In hetzelfde vlugschrift vroegen de auteurs zich vertwijfeld af: ‘Waarom stelt het Duitse volk zich zo apathisch op tegenover al deze afschuwelijke, mensonterende misdaden?’ Het neemt kennis van de feiten, maar legt ze algauw ‘ad acta’ om ‘opnieuw stompzinnig door te suffen’. Op deze manier geeft de overgrote meerderheid van de Duitsers ‘deze fascistische misdadigers moed en de gelegenheid huis te blijven houden – en dat doen ze ook.’

Ook voor ons hedendaagse Duitsers, inbegrepen historici, is deze in 1942 gestelde vraag lastig te beantwoorden. Hoe konden overigens doodgewone Duitsers al deze moorden begaan of stilzwijgend laten gebeuren? Waarom ‘bleven ze stompzinnig doorsuffen’ door het niet te willen weten en te verdringen?

Dezelfde veelvuldige stompzinnige apathie en gedweeheid kwamen op deze 18e februari 1943 ook tot uiting op de Universiteit van München. De ooggetuige Helmut Goetz berichtte: ‘Om 12 uur kon ik de universiteit niet meer uitkomen omdat alle uitgangen en telefoonhokjes versperd waren. Er was geroezemoes, maar verder gebeurde er niets, ook niet toen een jong meisje door twee Gestapobeambten door de meute heen afgevoerd werd. Ik was te laf om mijn mond open te doen. Maar ik was ook geschokt door de treurige passiviteit van de aanwezige studenten, die zo onbegrijpelijk stompzinnig waren om zich achter de kort daarop verschenen rector magnificus te scharen die iets over hoogverraders, enzovoort zwatelde.’

De blokkade werd na ruim een uur opgeheven, en volgens getuigenis van de rector magnificus van de Ludwig Maximilians-Universiteit, Walther Wüst, en ‘alle betrokken instanties’, hadden de opgesloten studenten zich tijdens ‘de uitgevoerde politieactie’ onberispelijk gedragen.

Vanwaar al dit aanpassen en wegduiken?
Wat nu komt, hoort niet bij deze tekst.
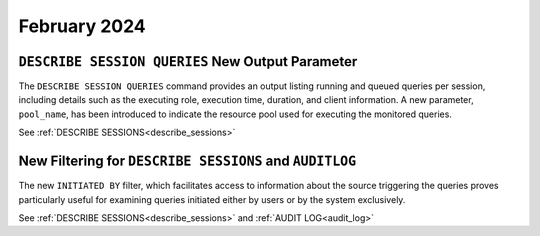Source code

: .. _february_2024:

******************
February 2024
******************

``DESCRIBE SESSION QUERIES`` New Output Parameter
^^^^^^^^^^^^^^^^^^^^^^^^^^^^^^^^^^^^^^^^^^^^^^^^^


The ``DESCRIBE SESSION QUERIES`` command provides an output listing running and queued queries per session, including details such as the executing role, execution time, duration, and client information. A new parameter, ``pool_name``, has been introduced to indicate the resource pool used for executing the monitored queries.


See :ref:`DESCRIBE SESSIONS<describe_sessions>`


New Filtering for ``DESCRIBE SESSIONS`` and ``AUDITLOG``
^^^^^^^^^^^^^^^^^^^^^^^^^^^^^^^^^^^^^^^^^^^^^^^^^^^^^^^^^

The new ``INITIATED BY`` filter, which facilitates access to information about the source triggering the queries proves particularly useful for examining queries initiated either by users or by the system exclusively.

See :ref:`DESCRIBE SESSIONS<describe_sessions>` and :ref:`AUDIT LOG<audit_log>`

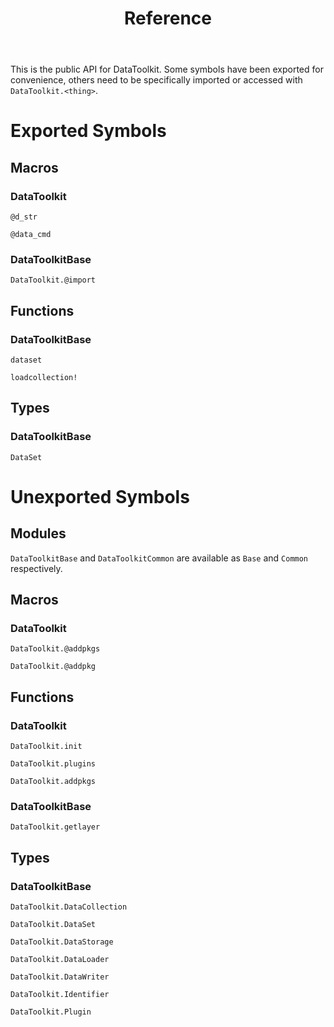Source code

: #+title: Reference

This is the public API for DataToolkit. Some symbols have been exported for
convenience, others need to be specifically imported or accessed with =DataToolkit.<thing>=.

* Exported Symbols
** Macros
*** DataToolkit

#+begin_src @docs
@d_str
#+end_src

#+begin_src @docs
@data_cmd
#+end_src

*** DataToolkitBase

#+begin_src @docs
DataToolkit.@import
#+end_src

** Functions

*** DataToolkitBase

#+begin_src @docs
dataset
#+end_src

#+begin_src @docs
loadcollection!
#+end_src

** Types
*** DataToolkitBase

#+begin_src @docs
DataSet
#+end_src

* Unexported Symbols
** Modules

=DataToolkitBase= and =DataToolkitCommon= are available as =Base= and =Common= respectively.

** Macros
*** DataToolkit

#+begin_src @docs
DataToolkit.@addpkgs
#+end_src

#+begin_src @docs
DataToolkit.@addpkg
#+end_src

** Functions
*** DataToolkit

#+begin_src @docs
DataToolkit.init
#+end_src

#+begin_src @docs
DataToolkit.plugins
#+end_src

#+begin_src @docs
DataToolkit.addpkgs
#+end_src

*** DataToolkitBase

#+begin_src @docs
DataToolkit.getlayer
#+end_src

** Types
*** DataToolkitBase

#+begin_src @docs
DataToolkit.DataCollection
#+end_src

#+begin_src @docs
DataToolkit.DataSet
#+end_src

#+begin_src @docs
DataToolkit.DataStorage
#+end_src

#+begin_src @docs
DataToolkit.DataLoader
#+end_src

#+begin_src @docs
DataToolkit.DataWriter
#+end_src

#+begin_src @docs
DataToolkit.Identifier
#+end_src

#+begin_src @docs
DataToolkit.Plugin
#+end_src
Een belangrijk antwoord op deze vraag is te vinden in de redevoering over de ‘totale oorlog’. Goebbels wierp het parool ‘overwinning of ondergang’ in de strijd en motiveerde dit door op de moord op de Joden te zinspelen: ‘Achter de aanstormende Sovjetdivisies ontwaren we reeds de Joodse liquidatiecommando’s’, oreerde hij en hij sprak tussen neus en lippen door: ‘Men zal, wil ik hierbij zeggen, in dit verband ook onze consequente Jodenpolitiek kunnen begrijpen.’ Bij wie het nog altijd niet wilde begrijpen, hamerde Goebbels er seconden later in dat Duitsland het Jodendom ‘met de meest radicale tegenmiddelen’ bestrijden zou en hij voegde eraan toe: de ‘gigantische strijd tegen deze wereldpest mag slechts eindigen met de overwinning’; want ‘iedereen weet dat deze oorlog, wanneer wij hem verliezen, ons allen te gronde zal richten’.
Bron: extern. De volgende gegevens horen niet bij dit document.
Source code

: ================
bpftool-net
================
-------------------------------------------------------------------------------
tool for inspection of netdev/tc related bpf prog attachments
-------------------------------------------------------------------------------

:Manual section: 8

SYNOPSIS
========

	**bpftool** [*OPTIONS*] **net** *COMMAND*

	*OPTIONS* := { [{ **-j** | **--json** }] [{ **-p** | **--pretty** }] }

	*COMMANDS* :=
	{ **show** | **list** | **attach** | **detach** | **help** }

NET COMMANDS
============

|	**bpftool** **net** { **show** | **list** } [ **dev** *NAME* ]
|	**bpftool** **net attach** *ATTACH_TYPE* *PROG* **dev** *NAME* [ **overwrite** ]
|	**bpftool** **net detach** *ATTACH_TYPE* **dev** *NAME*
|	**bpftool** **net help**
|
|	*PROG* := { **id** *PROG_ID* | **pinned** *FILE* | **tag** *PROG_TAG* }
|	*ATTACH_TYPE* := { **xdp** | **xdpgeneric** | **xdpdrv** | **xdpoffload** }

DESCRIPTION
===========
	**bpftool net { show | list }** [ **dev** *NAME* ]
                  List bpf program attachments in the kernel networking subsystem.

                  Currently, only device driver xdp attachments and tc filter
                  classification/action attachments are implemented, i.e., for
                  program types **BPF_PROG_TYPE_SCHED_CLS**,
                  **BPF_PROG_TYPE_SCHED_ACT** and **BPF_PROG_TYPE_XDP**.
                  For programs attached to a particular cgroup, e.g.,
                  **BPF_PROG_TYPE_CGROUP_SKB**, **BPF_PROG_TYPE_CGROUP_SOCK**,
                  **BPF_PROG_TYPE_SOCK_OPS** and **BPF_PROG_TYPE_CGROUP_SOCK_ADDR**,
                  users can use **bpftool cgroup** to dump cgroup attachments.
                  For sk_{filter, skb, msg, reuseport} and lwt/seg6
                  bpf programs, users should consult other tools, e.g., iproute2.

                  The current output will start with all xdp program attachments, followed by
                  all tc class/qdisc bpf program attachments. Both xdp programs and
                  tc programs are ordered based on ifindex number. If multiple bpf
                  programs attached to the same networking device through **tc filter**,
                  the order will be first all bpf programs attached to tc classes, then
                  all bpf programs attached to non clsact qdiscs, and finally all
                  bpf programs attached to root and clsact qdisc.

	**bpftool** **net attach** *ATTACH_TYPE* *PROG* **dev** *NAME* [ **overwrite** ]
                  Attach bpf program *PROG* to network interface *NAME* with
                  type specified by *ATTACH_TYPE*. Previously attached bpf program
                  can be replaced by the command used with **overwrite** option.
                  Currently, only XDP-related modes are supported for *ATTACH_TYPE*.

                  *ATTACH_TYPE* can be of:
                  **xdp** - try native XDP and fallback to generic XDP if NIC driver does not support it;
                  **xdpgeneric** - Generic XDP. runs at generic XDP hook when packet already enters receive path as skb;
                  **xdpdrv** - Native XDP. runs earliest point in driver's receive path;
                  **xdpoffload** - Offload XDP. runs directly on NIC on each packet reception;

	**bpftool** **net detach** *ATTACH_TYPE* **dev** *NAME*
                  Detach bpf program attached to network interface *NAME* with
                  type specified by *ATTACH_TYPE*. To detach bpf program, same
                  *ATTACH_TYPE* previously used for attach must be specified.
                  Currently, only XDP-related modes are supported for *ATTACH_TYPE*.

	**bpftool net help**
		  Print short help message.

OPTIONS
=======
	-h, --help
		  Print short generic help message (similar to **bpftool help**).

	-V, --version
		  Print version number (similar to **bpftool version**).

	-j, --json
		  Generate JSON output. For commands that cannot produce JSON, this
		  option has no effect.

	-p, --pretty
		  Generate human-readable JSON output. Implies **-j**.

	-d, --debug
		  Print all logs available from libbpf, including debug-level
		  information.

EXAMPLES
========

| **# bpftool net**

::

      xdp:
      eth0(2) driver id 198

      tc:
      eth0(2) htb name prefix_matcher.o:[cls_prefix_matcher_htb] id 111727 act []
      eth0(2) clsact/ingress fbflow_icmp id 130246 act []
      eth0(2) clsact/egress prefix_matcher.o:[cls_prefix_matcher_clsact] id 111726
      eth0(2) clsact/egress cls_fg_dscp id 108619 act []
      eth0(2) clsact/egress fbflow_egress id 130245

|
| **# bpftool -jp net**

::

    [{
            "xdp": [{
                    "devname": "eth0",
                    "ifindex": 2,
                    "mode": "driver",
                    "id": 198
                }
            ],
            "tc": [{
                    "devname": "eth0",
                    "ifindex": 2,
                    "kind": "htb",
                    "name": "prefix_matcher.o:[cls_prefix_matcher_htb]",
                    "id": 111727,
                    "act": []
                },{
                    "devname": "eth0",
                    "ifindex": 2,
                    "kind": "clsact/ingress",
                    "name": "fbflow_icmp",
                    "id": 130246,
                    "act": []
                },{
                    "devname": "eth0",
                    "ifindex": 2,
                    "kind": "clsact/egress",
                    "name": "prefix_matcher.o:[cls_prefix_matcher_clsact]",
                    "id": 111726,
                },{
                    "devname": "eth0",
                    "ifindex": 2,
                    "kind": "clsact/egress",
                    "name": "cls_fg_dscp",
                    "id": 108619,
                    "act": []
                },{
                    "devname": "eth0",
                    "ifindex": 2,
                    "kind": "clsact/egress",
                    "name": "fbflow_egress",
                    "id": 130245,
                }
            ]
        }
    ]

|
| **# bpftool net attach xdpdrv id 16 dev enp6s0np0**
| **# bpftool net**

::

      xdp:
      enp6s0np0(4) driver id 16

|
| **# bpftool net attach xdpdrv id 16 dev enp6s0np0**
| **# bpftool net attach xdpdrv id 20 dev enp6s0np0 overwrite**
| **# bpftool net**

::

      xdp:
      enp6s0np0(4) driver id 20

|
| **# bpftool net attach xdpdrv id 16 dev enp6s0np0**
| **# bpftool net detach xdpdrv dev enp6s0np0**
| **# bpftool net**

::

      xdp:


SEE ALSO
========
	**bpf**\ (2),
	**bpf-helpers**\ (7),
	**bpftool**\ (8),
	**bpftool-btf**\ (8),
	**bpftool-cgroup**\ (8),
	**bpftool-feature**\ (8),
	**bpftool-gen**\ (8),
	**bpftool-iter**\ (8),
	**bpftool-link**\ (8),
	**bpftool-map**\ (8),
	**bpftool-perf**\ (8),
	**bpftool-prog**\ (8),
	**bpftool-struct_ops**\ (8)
Met de nauw verhulde toespraak over het moorden drong de leiding het eigen volk een verstard fatalisme, een stom zwijgen op. Hermann Göring had daarvoor, op 4 oktober 1942, al naar dit middel gegrepen tijdens zijn Erntedankrede (dankrede voor de oogst). De spreker beloofde hogere vleesrantsoenen om – in een reeds kritische situatie – de wil te schragen om vol te houden. Maar dat leek hem niet genoeg. Daarom dwong hij de wil af vol te houden. Terwijl Duitsers dag na dag meerdere duizenden Joden in de gaskamers van Bełżec, Sobibór en Treblinka vermoordden, kwam Göring in de slotzinnen van zijn toespraak ogenschijnlijk lukraak over de Joden te spreken: ‘Duits volk, je moet weten, wanneer de oorlog wordt verloren, ga je te gronde. De Jood staat met zijn oneindige haat achter deze vernietigingsgedachte. En iemand kan dan zeggen dat hij democraat of plutocraat of sociaaldemocraat of communist of nazi is, het zal hem worst zijn. De Jood ziet alleen de Duitser. En maken jullie je daarover geen illusies: deze oorlog wordt gewonnen omdat hij gewonnen moet worden.’

In weinig verhullende codetaal bedreigden Göring, Goebbels en Hitler hun volk met de gevolgen van het voortgaande moorden en roven door Duitsers. Daarmee namen ze de kleine Duitse profiteurs, meelopers, toekijkers en zwijgers in gijzeling en dwongen hun loyaliteit af.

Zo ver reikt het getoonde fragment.